BEGIN Exercise data

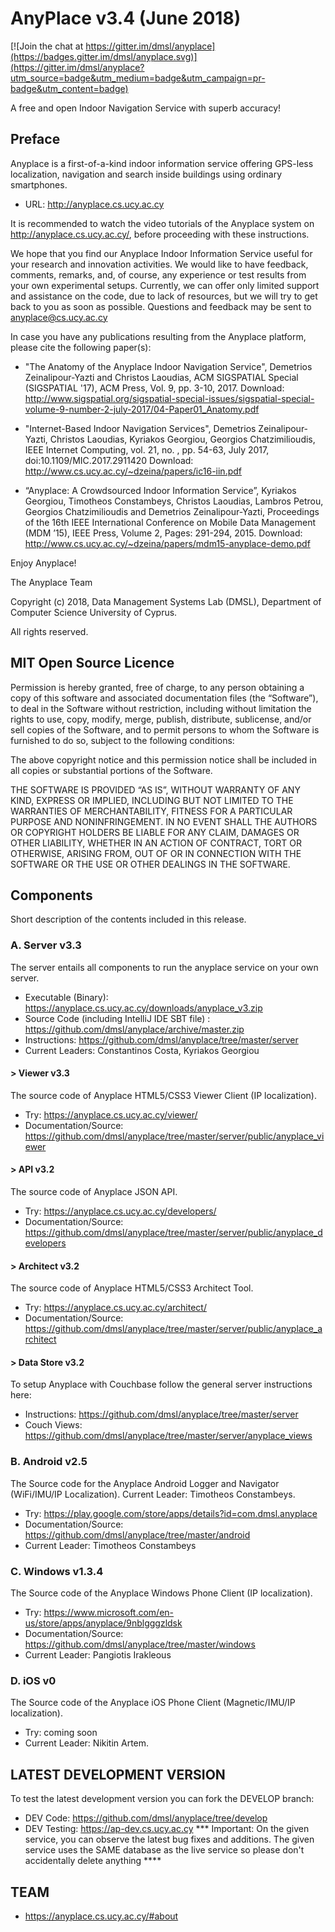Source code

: # AnyPlace v3.4 (June 2018)

[![Join the chat at https://gitter.im/dmsl/anyplace](https://badges.gitter.im/dmsl/anyplace.svg)](https://gitter.im/dmsl/anyplace?utm_source=badge&utm_medium=badge&utm_campaign=pr-badge&utm_content=badge)

A free and open Indoor Navigation Service with superb accuracy!

## Preface 
Anyplace is a first-of-a-kind indoor information service offering GPS-less
localization, navigation and search inside buildings using ordinary smartphones. 
	 
- URL: http://anyplace.cs.ucy.ac.cy

It is recommended to watch the video tutorials of the Anyplace system on http://anyplace.cs.ucy.ac.cy/, before proceeding with these instructions.

We hope that you find our Anyplace Indoor Information Service useful for your research and innovation activities.  We would like to have feedback, comments, remarks, and, of course, any experience or test results from your own experimental setups. Currently, we can offer only limited support and assistance on the code, due to lack of resources, but we will try to get back to you as soon as possible. Questions and feedback may be sent to anyplace@cs.ucy.ac.cy

In case you have any publications resulting from the Anyplace platform, please cite the following paper(s):

- "The Anatomy of the Anyplace Indoor Navigation Service", Demetrios Zeinalipour-Yazti and Christos Laoudias, ACM SIGSPATIAL Special (SIGSPATIAL '17), ACM Press, Vol. 9, pp. 3-10, 2017. Download: http://www.sigspatial.org/sigspatial-special-issues/sigspatial-special-volume-9-number-2-july-2017/04-Paper01_Anatomy.pdf

- "Internet-Based Indoor Navigation Services", Demetrios Zeinalipour-Yazti, Christos Laoudias, Kyriakos Georgiou, Georgios Chatzimilioudis,  IEEE Internet Computing, vol. 21, no. , pp. 54-63, July 2017, doi:10.1109/MIC.2017.2911420 Download: http://www.cs.ucy.ac.cy/~dzeina/papers/ic16-iin.pdf

- “Anyplace: A Crowdsourced Indoor Information Service”, Kyriakos Georgiou, Timotheos Constambeys, Christos Laoudias, Lambros Petrou, Georgios Chatzimilioudis and Demetrios Zeinalipour-Yazti, Proceedings of the 16th IEEE International Conference on Mobile Data Management (MDM ’15), IEEE Press, Volume 2, Pages: 291-294, 2015. Download: http://www.cs.ucy.ac.cy/~dzeina/papers/mdm15-anyplace-demo.pdf

Enjoy Anyplace!

The Anyplace Team 
	 
Copyright (c) 2018, Data Management Systems Lab (DMSL), Department of Computer Science
University of Cyprus.

All rights reserved.

## MIT Open Source Licence

Permission is hereby granted, free of charge, to any person obtaining a copy of
this software and associated documentation files (the “Software”), to deal in the
Software without restriction, including without limitation the rights to use, copy,
modify, merge, publish, distribute, sublicense, and/or sell copies of the Software,
and to permit persons to whom the Software is furnished to do so, subject to the
following conditions:
	 
The above copyright notice and this permission notice shall be included in all
copies or substantial portions of the Software.
	 
THE SOFTWARE IS PROVIDED “AS IS”, WITHOUT WARRANTY OF ANY KIND, EXPRESS
OR IMPLIED, INCLUDING BUT NOT LIMITED TO THE WARRANTIES OF MERCHANTABILITY,
FITNESS FOR A PARTICULAR PURPOSE AND NONINFRINGEMENT. IN NO EVENT SHALL THE
AUTHORS OR COPYRIGHT HOLDERS BE LIABLE FOR ANY CLAIM, DAMAGES OR OTHER
LIABILITY, WHETHER IN AN ACTION OF CONTRACT, TORT OR OTHERWISE, ARISING
FROM, OUT OF OR IN CONNECTION WITH THE SOFTWARE OR THE USE OR OTHER
DEALINGS IN THE SOFTWARE.
	
## Components 

Short description of the contents included in this release.

### A. Server v3.3

The server entails all components to run the anyplace service on your own server. 

- Executable (Binary): https://anyplace.cs.ucy.ac.cy/downloads/anyplace_v3.zip
- Source Code (including IntelliJ IDE SBT file) : https://github.com/dmsl/anyplace/archive/master.zip
- Instructions: https://github.com/dmsl/anyplace/tree/master/server
- Current Leaders: Constantinos Costa, Kyriakos Georgiou

#### > Viewer v3.3
The source code of Anyplace HTML5/CSS3 Viewer Client (IP localization). 
- Try: https://anyplace.cs.ucy.ac.cy/viewer/
- Documentation/Source: https://github.com/dmsl/anyplace/tree/master/server/public/anyplace_viewer

#### > API v3.2
The source code of Anyplace JSON API.  
- Try: https://anyplace.cs.ucy.ac.cy/developers/
- Documentation/Source: https://github.com/dmsl/anyplace/tree/master/server/public/anyplace_developers

#### > Architect v3.2
The source code of Anyplace HTML5/CSS3 Architect Tool. 
- Try: https://anyplace.cs.ucy.ac.cy/architect/
- Documentation/Source: https://github.com/dmsl/anyplace/tree/master/server/public/anyplace_architect

#### > Data Store v3.2
To setup Anyplace with Couchbase follow the general server instructions here:
- Instructions: https://github.com/dmsl/anyplace/tree/master/server
- Couch Views: https://github.com/dmsl/anyplace/tree/master/server/anyplace_views 

### B. Android v2.5 
The Source code for the Anyplace Android Logger and Navigator (WiFi/IMU/IP Localization). Current Leader: Timotheos Constambeys. 
- Try: https://play.google.com/store/apps/details?id=com.dmsl.anyplace
- Documentation/Source: https://github.com/dmsl/anyplace/tree/master/android
- Current Leader: Timotheos Constambeys

### C. Windows v1.3.4
The Source code of the Anyplace Windows Phone Client (IP localization). 
- Try: https://www.microsoft.com/en-us/store/apps/anyplace/9nblgggzldsk
- Documentation/Source: https://github.com/dmsl/anyplace/tree/master/windows
- Current Leader: Pangiotis Irakleous

### D. iOS v0
The Source code of the Anyplace iOS Phone Client (Magnetic/IMU/IP localization). 
- Try: coming soon
- Current Leader: Nikitin Artem.

## LATEST DEVELOPMENT VERSION
To test the latest development version you can fork the DEVELOP branch: 
- DEV Code: https://github.com/dmsl/anyplace/tree/develop
- DEV Testing: https://ap-dev.cs.ucy.ac.cy *** Important: On the given service, you can observe the latest bug fixes and additions. The given service uses the SAME database as the live service so please don't accidentally delete anything **** 

## TEAM
- https://anyplace.cs.ucy.ac.cy/#about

END Exercise data

#### [What is expected]
After locating the line holding "The above copyright" above, output exactly that line and every line after it through the line holding "OR IMPLIED, INCLUDING". Include nothing else.

#### [Task answer]
The above copyright notice and this permission notice shall be included in all
copies or substantial portions of the Software.
	 
THE SOFTWARE IS PROVIDED “AS IS”, WITHOUT WARRANTY OF ANY KIND, EXPRESS
OR IMPLIED, INCLUDING BUT NOT LIMITED TO THE WARRANTIES OF MERCHANTABILITY,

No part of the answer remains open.